The maximum emission peaks of m-MoS2-QD I were gradually red-shifted as the excitation wavelength increased from 250 to 450 nm. In contrast, the oscillation of the emission peak in m-MoS2-QD II was weakened, and the highest luminescence intensity shifted into a longer wavelength. These results indicate that the optical characteristics of the size-dependent m-MoS2-QDs originate from the quantum confinement effect and oxygen content.

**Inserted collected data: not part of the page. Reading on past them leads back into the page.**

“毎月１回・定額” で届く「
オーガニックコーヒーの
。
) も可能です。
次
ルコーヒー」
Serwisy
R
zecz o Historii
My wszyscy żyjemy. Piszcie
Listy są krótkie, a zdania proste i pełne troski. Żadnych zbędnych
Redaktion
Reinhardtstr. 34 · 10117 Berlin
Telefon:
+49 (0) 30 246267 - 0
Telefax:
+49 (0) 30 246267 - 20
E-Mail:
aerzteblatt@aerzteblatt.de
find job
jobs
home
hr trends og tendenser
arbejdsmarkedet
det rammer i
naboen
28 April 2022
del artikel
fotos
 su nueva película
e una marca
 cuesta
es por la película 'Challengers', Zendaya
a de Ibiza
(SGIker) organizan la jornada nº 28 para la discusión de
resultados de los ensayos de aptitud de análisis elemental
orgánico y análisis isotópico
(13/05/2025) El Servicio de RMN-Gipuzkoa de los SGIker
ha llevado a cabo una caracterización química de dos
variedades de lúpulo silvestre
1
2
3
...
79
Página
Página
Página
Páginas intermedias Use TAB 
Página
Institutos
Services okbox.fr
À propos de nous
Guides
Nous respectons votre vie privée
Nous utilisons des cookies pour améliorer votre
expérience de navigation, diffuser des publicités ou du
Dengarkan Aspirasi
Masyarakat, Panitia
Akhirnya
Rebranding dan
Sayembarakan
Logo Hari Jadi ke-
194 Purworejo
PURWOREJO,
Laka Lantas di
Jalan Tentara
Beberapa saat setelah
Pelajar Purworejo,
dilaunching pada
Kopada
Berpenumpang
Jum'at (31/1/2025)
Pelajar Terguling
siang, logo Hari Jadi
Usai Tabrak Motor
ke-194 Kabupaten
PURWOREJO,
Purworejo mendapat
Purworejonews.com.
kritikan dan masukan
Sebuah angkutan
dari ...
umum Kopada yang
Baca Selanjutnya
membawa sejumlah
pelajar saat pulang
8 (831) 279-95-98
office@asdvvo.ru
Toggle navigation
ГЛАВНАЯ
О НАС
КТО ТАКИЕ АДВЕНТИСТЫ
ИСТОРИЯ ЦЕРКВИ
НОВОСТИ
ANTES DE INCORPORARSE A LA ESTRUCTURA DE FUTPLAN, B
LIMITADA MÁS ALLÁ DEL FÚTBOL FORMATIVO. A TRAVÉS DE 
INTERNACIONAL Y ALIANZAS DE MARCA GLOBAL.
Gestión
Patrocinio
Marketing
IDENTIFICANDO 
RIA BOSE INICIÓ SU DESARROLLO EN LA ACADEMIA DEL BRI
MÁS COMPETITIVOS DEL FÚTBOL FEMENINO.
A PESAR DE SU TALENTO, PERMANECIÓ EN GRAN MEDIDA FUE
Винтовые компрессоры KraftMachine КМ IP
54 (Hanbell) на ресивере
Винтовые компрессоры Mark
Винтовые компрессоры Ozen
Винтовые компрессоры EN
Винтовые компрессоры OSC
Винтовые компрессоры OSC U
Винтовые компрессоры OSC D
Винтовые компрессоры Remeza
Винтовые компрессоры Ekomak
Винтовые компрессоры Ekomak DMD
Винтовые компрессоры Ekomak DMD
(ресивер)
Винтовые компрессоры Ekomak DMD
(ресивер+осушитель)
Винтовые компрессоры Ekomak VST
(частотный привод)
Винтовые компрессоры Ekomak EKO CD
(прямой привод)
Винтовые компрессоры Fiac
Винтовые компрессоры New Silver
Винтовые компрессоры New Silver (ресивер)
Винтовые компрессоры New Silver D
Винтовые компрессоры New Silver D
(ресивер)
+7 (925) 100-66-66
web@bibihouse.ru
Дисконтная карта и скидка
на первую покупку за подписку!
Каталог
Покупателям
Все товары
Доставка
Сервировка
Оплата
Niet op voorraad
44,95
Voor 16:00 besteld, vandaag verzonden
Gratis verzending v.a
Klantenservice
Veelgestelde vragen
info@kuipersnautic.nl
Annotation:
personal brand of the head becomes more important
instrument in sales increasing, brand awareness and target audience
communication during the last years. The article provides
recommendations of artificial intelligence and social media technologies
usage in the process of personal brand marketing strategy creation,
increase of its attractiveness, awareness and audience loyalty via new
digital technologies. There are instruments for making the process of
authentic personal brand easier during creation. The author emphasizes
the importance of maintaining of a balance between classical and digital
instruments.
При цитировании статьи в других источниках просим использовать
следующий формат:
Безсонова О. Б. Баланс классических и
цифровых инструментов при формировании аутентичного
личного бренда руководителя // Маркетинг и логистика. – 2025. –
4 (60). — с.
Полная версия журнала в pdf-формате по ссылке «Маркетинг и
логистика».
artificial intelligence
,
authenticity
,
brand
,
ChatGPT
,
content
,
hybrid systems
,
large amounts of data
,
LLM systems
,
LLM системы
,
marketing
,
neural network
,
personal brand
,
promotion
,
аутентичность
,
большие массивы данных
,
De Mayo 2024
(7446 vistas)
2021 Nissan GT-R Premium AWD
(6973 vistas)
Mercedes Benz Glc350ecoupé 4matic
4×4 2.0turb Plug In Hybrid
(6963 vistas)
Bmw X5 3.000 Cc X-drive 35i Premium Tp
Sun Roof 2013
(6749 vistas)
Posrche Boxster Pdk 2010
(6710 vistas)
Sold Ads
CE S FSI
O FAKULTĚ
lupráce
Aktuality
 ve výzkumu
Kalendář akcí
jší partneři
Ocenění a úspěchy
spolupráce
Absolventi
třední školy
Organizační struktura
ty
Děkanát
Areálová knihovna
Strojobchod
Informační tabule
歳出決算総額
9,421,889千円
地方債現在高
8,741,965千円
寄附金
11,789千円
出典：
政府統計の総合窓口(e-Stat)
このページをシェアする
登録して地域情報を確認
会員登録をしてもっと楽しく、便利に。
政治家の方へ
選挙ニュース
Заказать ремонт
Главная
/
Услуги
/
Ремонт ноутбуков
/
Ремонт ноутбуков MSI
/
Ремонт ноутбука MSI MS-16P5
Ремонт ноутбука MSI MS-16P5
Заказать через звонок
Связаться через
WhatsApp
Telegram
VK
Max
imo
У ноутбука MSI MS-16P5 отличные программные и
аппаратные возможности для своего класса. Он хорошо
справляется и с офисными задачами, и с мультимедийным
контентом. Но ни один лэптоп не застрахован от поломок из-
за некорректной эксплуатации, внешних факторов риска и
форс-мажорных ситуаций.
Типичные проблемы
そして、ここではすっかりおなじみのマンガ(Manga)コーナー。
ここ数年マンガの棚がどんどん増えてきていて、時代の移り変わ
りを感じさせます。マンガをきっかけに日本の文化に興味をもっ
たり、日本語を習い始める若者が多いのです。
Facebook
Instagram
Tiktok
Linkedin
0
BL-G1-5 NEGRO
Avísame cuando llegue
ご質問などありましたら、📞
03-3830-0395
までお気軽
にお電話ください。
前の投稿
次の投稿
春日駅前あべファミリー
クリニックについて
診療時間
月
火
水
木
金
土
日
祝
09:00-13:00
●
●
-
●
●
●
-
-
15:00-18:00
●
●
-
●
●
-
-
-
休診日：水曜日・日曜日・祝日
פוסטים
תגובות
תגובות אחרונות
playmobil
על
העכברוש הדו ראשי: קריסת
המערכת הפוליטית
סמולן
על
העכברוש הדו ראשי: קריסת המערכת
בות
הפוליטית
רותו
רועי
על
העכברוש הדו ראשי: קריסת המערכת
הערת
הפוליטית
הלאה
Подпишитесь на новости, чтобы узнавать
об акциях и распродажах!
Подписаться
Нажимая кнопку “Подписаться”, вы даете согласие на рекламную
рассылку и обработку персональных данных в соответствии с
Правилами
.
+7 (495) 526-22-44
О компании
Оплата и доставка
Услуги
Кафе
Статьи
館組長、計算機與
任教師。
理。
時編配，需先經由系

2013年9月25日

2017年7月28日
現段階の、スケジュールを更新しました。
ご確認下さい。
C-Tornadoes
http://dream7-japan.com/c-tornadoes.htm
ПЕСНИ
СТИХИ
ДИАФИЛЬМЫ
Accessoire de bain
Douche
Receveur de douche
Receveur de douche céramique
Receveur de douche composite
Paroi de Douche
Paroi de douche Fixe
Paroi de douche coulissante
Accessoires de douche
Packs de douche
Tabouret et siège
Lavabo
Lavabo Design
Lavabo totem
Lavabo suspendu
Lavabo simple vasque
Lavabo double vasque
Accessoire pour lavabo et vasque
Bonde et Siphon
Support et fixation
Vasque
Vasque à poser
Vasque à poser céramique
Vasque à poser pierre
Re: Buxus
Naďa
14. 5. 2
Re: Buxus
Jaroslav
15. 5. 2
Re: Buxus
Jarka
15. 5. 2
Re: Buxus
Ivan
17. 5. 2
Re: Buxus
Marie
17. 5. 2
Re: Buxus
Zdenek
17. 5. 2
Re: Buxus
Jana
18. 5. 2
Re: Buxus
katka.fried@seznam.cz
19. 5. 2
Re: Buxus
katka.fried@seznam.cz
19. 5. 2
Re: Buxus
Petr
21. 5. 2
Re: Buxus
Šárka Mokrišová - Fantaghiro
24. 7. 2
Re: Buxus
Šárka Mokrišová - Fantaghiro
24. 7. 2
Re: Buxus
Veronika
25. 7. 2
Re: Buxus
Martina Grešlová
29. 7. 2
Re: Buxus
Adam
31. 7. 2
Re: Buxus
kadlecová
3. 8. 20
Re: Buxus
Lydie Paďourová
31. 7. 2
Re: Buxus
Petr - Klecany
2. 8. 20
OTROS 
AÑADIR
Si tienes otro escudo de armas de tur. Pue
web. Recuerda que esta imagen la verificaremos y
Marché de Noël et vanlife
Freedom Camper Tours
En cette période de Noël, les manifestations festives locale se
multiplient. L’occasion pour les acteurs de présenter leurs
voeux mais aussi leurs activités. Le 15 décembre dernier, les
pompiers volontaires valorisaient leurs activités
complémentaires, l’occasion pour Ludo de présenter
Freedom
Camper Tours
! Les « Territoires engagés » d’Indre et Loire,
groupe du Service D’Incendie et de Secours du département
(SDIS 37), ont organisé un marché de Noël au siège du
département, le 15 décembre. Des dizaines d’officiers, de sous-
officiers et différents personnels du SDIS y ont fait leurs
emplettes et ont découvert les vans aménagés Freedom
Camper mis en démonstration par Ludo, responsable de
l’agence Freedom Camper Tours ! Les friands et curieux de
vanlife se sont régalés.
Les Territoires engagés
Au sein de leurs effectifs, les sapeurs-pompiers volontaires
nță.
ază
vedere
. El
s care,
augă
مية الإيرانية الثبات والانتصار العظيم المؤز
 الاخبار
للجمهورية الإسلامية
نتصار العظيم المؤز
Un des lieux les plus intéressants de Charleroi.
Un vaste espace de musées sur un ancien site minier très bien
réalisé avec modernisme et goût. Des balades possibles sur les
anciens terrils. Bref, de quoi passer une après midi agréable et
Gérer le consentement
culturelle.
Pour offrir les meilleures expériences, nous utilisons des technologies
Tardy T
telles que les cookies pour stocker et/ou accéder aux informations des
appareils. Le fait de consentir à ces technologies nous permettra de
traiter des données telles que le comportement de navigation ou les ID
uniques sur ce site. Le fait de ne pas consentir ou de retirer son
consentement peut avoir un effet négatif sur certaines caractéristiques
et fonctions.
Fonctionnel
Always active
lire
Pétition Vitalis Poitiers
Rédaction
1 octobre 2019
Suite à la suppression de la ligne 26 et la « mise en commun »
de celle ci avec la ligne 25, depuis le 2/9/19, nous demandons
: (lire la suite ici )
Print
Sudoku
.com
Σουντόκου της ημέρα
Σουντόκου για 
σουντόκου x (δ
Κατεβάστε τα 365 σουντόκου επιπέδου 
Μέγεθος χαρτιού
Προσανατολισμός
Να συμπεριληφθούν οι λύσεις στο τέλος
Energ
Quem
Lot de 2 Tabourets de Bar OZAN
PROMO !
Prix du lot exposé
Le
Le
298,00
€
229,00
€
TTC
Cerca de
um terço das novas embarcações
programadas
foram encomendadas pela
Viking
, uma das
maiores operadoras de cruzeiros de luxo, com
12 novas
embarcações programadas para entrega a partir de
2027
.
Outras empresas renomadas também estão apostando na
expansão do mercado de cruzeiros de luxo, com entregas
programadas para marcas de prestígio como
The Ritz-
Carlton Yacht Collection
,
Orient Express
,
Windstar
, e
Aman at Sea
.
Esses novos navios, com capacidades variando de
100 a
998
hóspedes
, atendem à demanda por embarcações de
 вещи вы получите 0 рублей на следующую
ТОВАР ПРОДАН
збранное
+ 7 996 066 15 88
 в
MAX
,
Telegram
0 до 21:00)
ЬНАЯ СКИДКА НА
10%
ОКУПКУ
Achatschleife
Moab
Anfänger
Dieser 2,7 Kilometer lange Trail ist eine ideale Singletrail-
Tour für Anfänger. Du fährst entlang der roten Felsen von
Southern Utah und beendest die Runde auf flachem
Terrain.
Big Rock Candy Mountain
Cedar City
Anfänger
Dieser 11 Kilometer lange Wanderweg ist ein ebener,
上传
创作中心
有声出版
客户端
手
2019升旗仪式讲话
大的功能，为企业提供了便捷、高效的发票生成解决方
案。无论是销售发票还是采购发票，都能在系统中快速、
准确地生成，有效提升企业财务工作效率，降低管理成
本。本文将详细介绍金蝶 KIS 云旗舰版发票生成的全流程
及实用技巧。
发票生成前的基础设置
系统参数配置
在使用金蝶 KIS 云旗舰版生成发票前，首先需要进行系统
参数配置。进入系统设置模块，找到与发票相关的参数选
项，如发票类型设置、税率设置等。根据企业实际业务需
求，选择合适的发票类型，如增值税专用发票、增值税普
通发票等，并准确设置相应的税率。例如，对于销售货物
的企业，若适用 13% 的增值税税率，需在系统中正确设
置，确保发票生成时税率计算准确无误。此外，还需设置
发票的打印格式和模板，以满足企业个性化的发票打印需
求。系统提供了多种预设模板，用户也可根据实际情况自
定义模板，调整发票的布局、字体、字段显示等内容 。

Finally, the cytotoxicity of the m-MoS2-QDs (5 nm) toward mouse-derived primary hepatocytes determined using an LDH detection assay is shown in Figure 4a. Interestingly, the m-MoS2-QDs did not impose significant toxicity on hepatocyte cells up to 100 μg mL−1 compared to that of the untreated control sample after 24 h of incubation. However, hepatocytes treated with CCl4 as a liver injury factor showed significantly higher LDH levels, as shown in Figure 4b. Figure 4c illustrates the fluorescent images of mouse-derived primary hepatocytes with highly concentrated m-MoS2-QDs. Although the nuclei of hepatocytes were stained with DAPI, the m-MoS2-QDs mainly stained the cell body rather than the nucleus and showed high green fluorescence after single-photon excitation in overlay images. Furthermore, the m-MoS2-QDs showed stability in the hepatocytes for two weeks, as shown in Figure 4d. This indicates that the m-MoS2-QDs are promising probes for bio-imaging and other biomedical applications.

Figure 4

(a) Cytotoxicity for mouse primary hepatocytes. (b) Multiphoton images depending on m-MoS2-QD concentration. (c) Mouse primary hepatocyte images with m-MoS2-QD after 24 h. Phase contrast image (top left), nucleus stained with DAPI (top right), green fluorescence of m-MoS2-QD (bottom left), and overlay image of DAPI and green m-MoS2-QD (bottom right). (d) Imaging after 0 weeks (left) and after 2 weeks (right).

4. Conclusions

This paper proposed a cost-effective and eco-friendly method for synthesizing m-MoS2-QDs with excellent dispersion in water and strong photoluminescence, without the use of any organic solvents or surfactants. The proposed method was easily scalable and applicable to various bio-related applications. From the structural and optical analyses, we confirmed that m-MoS2-QDs with different sizes were successfully fabricated, and we observed clear shifts of the characteristic peaks as the size of the m-MoS2-QDs varied. In addition, the fluorescence from the synthesized m-MoS2-QDs consisted of two overlapping bands originating from the stoichiometry of the MoS2-QDs (A-band) and oxygen defects (B-band). The emitting color was found to be controlled by changing the size and oxygen content of the m-MoS2-QDs because of the quantum confinement and surface states of the oxygen functional groups. Furthermore, the water-soluble m-MoS2-QDs can be used for imaging hepatocytes at near-infrared wavelengths and show excellent biocompatibility in the cells. Our studies suggest a general understanding of two-dimensional heteroatomic-structured QDs, providing potential applications for biosensors, disease diagnosis, and biological imaging. The research of water-soluble MoS2-QDs in memory and neuromorphic computing fields can lead to prospective utilization of brain–machine interfaces, robotic skin, and biosensor/optical sensor networks.